• _WHAT YOU WILL DO_
Return each line of the listing below that contains the word "relates", reproducing every such line in full.

## Start RAW DATA

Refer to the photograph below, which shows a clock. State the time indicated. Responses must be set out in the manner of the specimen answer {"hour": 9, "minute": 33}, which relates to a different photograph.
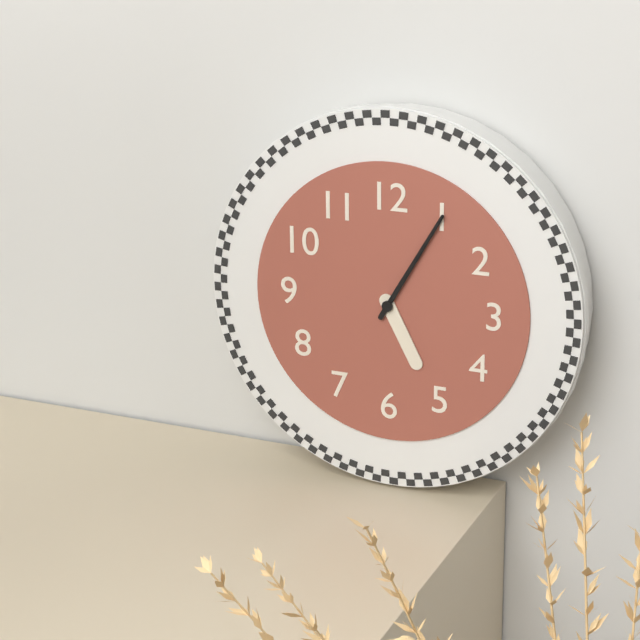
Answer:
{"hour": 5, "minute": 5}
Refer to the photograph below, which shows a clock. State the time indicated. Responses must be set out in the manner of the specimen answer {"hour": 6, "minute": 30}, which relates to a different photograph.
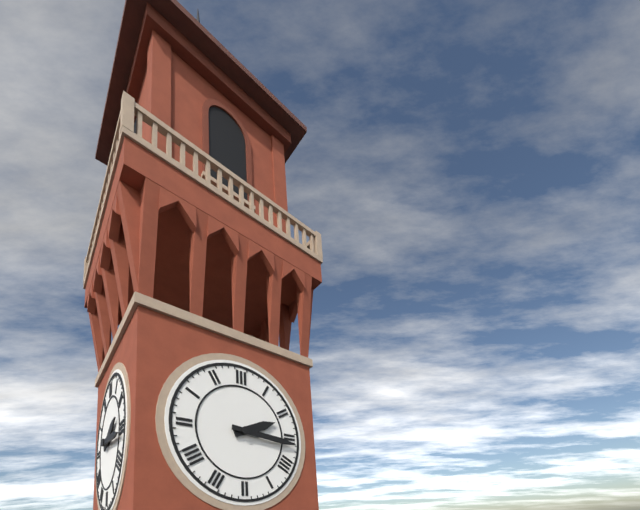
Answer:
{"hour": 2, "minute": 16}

## End RAW DATA
## Start RAW DATA

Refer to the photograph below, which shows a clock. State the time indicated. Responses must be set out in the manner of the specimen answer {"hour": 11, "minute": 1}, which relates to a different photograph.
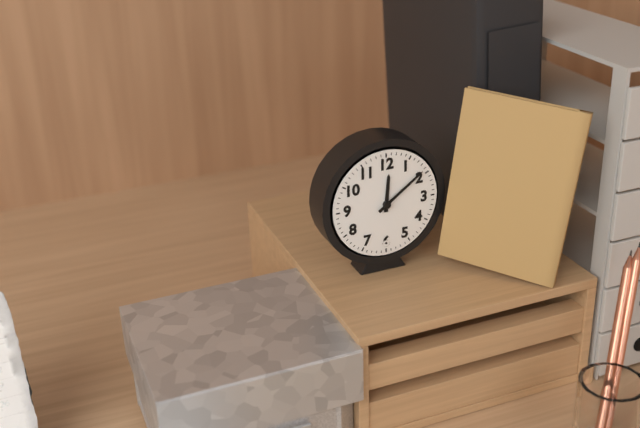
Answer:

## End RAW DATA

• _ANSWER_
Refer to the photograph below, which shows a clock. State the time indicated. Responses must be set out in the manner of the specimen answer {"hour": 9, "minute": 33}, which relates to a different photograph.
Refer to the photograph below, which shows a clock. State the time indicated. Responses must be set out in the manner of the specimen answer {"hour": 6, "minute": 30}, which relates to a different photograph.
Refer to the photograph below, which shows a clock. State the time indicated. Responses must be set out in the manner of the specimen answer {"hour": 11, "minute": 1}, which relates to a different photograph.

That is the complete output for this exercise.